Text section:
'''
Re: pyspark with jar

Jeff Steinmetz Thu, 29 Oct 2015 23:15:07 -0700

Update -  I have it working now.
%dep loading elasticsearch-hadoop then using %pyspark works.


Tried it with spark 1.3.1 via z-manager using a vanilla install

Thanks again for the pointers.  I was originally trying to use zeppelin 0.5.0 
with spark 1.4

The version that I have working via z-manager looks like a zeppelin 0.6.0 
snapshot build.  Spark 1.3.1, hadoop 2.4.0
With:

%dep
z.load("org.elasticsearch:elasticsearch-hadoop:2.2.0-beta1")
z.load("org.elasticsearch::elasticsearch-spark:2.2.0-beta1”)

Best
Jeff



From:  moon soo Lee
Reply-To:  <users@zeppelin.incubator.apache.org>
Date:  Thursday, October 29, 2015 at 8:00 PM
To:  <users@zeppelin.incubator.apache.org>
Subject:  Re: pyspark with jar

Hi,

Thanks for the question.

Actually, %pyspark runs in the same JVM process that %spark runs. And it shares 
a single SparkContext instance. (although %pyspark runs additional python 
process)
Libraries loaded from %dep should be available in %pyspark, too.

interpreter property 'spark.home' is little bit confusing with SPARK_HOME.
At the moment, defining SPARK_HOME in conf/zeppelin-env.sh is recommended 
instead of spark.home.
'''
What you need to do:
1/ Please set down the passage of the pyspark thread between "interpreter property 'spark.home'" and "instead of spark.home.", inclusive, word for word.
2/ According to the pyspark thread, what Spark and Hadoop versions does the working setup use?
The records that come next are separate material, unrelated to the pyspark thread.

Extracted entries:
'''
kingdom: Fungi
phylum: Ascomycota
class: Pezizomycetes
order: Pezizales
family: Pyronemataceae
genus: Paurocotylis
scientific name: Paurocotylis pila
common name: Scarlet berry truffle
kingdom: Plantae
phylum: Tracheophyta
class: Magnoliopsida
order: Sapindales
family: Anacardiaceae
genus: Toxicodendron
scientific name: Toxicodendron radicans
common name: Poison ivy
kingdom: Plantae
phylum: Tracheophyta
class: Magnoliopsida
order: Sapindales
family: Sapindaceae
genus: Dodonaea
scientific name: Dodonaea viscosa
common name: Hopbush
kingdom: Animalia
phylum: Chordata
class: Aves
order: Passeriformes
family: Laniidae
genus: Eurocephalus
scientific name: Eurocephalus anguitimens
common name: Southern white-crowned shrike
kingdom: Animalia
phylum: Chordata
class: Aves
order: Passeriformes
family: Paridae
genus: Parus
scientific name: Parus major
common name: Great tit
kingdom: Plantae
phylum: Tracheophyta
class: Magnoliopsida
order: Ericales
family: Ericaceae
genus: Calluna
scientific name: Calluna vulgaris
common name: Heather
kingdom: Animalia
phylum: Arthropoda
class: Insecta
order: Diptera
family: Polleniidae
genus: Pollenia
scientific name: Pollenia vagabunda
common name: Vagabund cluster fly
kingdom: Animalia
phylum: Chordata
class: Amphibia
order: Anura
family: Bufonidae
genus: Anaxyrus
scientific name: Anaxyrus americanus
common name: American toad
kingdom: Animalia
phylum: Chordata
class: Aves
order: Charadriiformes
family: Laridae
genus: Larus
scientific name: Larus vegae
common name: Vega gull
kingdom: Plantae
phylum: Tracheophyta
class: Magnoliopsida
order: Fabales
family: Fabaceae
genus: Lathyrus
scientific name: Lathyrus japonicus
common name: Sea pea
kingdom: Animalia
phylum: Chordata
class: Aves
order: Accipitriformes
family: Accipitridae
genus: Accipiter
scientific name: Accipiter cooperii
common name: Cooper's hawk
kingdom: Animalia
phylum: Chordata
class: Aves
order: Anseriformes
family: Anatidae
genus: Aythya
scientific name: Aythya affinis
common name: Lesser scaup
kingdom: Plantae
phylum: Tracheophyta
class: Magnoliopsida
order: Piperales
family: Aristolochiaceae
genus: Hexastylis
'''
Answers by task:
1/
interpreter property 'spark.home' is little bit confusing with SPARK_HOME.
At the moment, defining SPARK_HOME in conf/zeppelin-env.sh is recommended 
instead of spark.home.

2/ Spark 1.3.1 and Hadoop 2.4.0.